* **TRECHO PARA LEITURA**:
##############################

Em 19 de novembro de 2025, a startup britânica TierraViva AI transferiu US$ 1.000 para uma conta da ONU, marcando o primeiro pagamento recebido pelo Cali Fund, mecanismo criado durante a cúpula da biodiversidade em Cali, Colômbia, em 2024. O objetivo do fundo é que empresas que utilizam dados genéticos da biodiversidade compartilhem parte dos benefícios com os países que abrigam esses recursos e com comunidades indígenas e locais que os protegem.

Contribuições mínimas e baixa visibilidade

O fundo formalmente abriu para contribuições em 25 de fevereiro de 2025. Até agosto de 2025, havia apenas duas contribuições confirmadas: US$ 1.000 da TierraViva AI e US$ 5.000 da empresa britânica Prozomix, que não era obrigada a contribuir segundo as regras vigentes. O total acumulado chegou a US$ 6.000, muito abaixo do alvo de US$ 1 bilhão por ano.

##############################

Entradas do conjunto de dados:
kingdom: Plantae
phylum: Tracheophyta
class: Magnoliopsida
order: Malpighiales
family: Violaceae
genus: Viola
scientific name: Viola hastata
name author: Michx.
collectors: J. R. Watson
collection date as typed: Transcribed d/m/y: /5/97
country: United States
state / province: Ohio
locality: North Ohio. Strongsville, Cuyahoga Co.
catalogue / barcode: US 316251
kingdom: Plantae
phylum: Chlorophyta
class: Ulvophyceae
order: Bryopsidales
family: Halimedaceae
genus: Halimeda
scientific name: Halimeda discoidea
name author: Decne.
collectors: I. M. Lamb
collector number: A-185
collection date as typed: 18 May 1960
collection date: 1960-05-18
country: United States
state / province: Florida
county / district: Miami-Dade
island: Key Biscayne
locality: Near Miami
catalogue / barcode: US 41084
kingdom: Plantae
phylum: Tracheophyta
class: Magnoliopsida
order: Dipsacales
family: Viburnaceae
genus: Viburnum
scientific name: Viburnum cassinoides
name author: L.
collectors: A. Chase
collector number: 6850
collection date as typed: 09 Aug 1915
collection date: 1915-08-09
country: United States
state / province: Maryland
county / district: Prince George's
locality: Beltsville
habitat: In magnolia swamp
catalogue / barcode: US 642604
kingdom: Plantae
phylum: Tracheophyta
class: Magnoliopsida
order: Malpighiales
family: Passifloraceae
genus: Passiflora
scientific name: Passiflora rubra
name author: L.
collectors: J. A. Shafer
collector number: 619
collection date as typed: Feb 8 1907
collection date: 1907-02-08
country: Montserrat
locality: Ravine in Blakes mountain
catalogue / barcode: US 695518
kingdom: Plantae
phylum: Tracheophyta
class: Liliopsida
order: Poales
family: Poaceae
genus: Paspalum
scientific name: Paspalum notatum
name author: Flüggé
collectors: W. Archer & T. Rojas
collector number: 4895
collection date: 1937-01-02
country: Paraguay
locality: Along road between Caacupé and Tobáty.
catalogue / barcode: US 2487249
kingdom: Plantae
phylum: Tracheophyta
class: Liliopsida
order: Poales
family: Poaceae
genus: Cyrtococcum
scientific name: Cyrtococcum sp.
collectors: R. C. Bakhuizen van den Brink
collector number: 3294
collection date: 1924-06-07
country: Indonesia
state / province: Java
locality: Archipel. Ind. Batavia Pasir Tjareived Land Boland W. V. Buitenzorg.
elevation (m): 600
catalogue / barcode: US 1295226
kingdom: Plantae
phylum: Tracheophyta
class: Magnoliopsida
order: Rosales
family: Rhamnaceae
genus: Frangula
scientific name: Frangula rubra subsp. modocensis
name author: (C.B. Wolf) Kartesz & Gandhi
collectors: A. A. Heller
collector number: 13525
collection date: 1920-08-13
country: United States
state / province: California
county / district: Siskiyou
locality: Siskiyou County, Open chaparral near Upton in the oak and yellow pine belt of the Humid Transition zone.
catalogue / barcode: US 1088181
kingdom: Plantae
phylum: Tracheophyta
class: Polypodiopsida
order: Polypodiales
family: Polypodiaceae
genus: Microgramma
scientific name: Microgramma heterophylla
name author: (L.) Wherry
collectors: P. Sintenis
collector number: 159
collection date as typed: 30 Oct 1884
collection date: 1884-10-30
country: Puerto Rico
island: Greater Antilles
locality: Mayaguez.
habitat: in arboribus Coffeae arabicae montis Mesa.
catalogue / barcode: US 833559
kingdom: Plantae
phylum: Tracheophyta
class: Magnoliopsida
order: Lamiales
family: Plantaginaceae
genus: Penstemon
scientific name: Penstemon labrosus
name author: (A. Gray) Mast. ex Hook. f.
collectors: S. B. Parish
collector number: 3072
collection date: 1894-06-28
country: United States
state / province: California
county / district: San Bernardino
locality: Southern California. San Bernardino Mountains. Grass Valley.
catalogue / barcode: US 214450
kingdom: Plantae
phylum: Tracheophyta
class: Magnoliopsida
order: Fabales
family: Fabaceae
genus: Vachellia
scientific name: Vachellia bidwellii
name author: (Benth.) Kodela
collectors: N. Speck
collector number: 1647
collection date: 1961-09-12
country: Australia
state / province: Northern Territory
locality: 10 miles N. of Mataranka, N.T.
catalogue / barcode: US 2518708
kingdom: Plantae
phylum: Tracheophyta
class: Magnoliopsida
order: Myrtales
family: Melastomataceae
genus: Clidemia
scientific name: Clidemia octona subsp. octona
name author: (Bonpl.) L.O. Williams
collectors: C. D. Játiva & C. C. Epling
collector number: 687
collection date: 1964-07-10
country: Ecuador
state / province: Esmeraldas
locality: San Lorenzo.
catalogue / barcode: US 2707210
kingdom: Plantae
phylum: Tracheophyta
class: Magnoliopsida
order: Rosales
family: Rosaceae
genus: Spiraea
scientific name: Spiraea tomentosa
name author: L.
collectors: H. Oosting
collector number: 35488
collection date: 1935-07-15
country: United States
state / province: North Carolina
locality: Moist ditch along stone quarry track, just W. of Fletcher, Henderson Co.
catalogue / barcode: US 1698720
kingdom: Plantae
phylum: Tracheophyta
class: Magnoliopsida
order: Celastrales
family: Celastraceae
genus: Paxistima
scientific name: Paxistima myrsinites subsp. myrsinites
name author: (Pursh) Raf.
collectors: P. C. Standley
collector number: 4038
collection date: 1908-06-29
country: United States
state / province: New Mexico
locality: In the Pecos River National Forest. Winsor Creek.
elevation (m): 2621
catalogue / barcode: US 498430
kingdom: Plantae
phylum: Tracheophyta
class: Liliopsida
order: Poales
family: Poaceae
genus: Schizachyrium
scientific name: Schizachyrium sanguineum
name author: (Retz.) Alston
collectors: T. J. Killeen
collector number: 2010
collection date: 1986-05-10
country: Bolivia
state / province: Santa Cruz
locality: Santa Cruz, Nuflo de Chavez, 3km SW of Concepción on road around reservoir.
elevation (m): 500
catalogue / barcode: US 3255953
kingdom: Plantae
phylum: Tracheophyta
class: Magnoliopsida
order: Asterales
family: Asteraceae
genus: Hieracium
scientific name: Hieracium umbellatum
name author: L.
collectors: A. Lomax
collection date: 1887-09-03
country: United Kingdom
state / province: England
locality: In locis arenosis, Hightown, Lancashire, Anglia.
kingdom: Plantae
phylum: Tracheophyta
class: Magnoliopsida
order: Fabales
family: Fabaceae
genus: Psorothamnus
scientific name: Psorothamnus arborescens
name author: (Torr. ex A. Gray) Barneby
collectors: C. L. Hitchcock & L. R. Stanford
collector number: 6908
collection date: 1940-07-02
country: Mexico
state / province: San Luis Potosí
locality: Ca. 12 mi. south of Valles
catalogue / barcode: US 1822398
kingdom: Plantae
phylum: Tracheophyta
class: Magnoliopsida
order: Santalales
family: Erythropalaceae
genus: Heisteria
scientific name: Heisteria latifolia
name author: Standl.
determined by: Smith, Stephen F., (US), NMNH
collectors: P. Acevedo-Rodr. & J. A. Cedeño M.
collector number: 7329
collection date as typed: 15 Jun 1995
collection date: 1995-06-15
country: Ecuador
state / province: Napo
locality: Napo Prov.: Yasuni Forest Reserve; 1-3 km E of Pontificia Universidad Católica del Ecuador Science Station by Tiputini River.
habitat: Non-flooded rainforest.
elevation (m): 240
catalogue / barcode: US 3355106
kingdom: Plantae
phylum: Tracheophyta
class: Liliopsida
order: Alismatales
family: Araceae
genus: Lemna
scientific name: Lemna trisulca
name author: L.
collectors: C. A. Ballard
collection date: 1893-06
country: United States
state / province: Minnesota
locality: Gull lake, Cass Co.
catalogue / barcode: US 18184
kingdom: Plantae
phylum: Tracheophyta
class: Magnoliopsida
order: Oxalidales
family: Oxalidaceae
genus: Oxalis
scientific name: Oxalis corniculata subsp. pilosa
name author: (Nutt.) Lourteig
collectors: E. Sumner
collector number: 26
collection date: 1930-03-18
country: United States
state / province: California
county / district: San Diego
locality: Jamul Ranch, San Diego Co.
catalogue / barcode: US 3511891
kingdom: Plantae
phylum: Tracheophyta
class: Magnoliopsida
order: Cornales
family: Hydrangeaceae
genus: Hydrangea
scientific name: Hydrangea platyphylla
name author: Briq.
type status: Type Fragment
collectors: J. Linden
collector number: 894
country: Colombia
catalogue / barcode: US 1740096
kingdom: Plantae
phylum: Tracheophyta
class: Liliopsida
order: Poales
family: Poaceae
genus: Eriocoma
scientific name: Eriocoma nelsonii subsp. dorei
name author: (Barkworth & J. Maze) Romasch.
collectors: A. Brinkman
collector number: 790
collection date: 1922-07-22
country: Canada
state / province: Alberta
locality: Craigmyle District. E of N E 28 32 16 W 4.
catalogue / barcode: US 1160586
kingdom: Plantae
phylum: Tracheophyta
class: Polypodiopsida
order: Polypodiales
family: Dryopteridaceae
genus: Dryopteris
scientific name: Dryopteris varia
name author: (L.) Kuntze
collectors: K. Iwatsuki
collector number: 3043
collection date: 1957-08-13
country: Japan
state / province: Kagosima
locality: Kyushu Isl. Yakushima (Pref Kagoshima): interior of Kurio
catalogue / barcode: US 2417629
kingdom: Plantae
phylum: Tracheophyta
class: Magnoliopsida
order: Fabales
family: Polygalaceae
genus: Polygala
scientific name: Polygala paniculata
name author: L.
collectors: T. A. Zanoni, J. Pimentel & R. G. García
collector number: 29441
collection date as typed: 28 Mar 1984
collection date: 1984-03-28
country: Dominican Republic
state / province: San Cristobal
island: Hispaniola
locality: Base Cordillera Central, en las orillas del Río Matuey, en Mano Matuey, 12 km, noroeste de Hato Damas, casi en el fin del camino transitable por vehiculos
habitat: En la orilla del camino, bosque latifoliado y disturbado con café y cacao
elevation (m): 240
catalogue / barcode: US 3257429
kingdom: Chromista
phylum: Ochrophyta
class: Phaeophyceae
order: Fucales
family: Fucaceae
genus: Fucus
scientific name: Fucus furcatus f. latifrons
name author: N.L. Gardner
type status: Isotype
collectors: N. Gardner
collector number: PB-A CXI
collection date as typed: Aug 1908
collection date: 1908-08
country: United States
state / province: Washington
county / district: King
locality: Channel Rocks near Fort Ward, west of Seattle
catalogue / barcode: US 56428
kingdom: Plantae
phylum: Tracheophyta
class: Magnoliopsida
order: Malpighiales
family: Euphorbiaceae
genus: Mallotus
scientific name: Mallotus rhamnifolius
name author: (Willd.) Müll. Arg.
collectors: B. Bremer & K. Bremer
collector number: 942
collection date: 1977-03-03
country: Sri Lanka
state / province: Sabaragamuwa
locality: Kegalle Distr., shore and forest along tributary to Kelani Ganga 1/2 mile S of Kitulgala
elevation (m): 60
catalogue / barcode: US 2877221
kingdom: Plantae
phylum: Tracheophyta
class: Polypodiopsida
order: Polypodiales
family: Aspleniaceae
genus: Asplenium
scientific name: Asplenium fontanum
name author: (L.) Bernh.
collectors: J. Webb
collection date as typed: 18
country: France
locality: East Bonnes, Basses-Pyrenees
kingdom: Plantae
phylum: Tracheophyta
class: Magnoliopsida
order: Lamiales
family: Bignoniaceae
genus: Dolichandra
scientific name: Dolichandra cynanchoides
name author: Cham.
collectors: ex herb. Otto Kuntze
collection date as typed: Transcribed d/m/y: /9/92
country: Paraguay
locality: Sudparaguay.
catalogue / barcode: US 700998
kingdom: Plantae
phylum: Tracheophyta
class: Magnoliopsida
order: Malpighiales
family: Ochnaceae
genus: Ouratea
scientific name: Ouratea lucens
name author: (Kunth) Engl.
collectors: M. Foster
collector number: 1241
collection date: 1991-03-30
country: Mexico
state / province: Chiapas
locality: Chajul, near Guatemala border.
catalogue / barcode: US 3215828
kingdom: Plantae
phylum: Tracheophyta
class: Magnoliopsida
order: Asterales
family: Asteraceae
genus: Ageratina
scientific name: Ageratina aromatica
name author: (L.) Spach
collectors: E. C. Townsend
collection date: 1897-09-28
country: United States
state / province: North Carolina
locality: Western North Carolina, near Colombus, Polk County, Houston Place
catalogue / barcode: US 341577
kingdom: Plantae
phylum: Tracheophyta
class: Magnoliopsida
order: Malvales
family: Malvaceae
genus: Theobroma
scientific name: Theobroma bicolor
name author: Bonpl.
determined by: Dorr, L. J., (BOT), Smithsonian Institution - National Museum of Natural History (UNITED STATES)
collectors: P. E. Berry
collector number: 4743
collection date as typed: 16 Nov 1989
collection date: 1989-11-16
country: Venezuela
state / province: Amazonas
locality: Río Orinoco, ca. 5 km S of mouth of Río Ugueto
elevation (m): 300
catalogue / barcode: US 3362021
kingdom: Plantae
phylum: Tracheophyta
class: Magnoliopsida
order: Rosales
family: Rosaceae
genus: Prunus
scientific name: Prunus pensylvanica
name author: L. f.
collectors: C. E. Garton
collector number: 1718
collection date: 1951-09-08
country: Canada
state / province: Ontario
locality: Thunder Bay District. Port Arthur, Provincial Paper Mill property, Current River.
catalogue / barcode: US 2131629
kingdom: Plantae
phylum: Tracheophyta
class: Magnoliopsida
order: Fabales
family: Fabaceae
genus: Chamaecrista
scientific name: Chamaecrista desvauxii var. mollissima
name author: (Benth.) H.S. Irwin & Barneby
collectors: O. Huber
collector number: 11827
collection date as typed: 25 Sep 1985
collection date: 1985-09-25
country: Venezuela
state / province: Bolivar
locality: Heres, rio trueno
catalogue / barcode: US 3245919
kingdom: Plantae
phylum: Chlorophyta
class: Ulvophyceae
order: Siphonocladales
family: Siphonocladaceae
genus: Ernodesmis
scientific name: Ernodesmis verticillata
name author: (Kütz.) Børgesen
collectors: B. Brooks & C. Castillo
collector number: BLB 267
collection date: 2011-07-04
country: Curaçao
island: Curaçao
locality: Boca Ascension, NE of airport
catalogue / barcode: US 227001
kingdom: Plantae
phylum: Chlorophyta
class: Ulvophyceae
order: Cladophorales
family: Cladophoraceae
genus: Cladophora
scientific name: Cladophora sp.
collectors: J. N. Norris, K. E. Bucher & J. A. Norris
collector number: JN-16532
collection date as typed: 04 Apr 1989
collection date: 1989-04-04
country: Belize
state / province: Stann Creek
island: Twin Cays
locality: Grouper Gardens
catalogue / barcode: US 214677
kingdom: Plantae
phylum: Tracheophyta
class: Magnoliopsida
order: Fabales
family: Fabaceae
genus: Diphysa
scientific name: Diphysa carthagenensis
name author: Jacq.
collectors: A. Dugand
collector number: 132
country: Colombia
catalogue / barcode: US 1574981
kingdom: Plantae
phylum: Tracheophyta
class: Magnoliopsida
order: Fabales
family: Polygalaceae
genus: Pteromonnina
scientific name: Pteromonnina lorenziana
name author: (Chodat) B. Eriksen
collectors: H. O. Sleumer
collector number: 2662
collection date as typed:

##############################

* **O QUE FAZER**:
1: No texto sobre o Cali Fund, qual é o objetivo do fundo? Responda em uma a três frases.
2: Dê continuidade ao texto sobre o Cali Fund a partir da última frase apresentada.

* **SUAS RESPOSTAS**:
1: O fundo busca fazer com que as empresas que utilizam dados genéticos da biodiversidade compartilhem parte dos benefícios. Esses benefícios vão para os países que abrigam esses recursos e para as comunidades indígenas e locais que os protegem.

2:
Falta de consciência e expectativa de receita

Astrid Schomaker, secretária executiva da Convenção da ONU sobre a Biodiversidade, afirmou em entrevista ao Mongabay que "nobody knows about the fund". A empresa Ginkgo Bioworks, norte-americana, anunciou intenção de contribuir mas ainda não realizou o pagamento.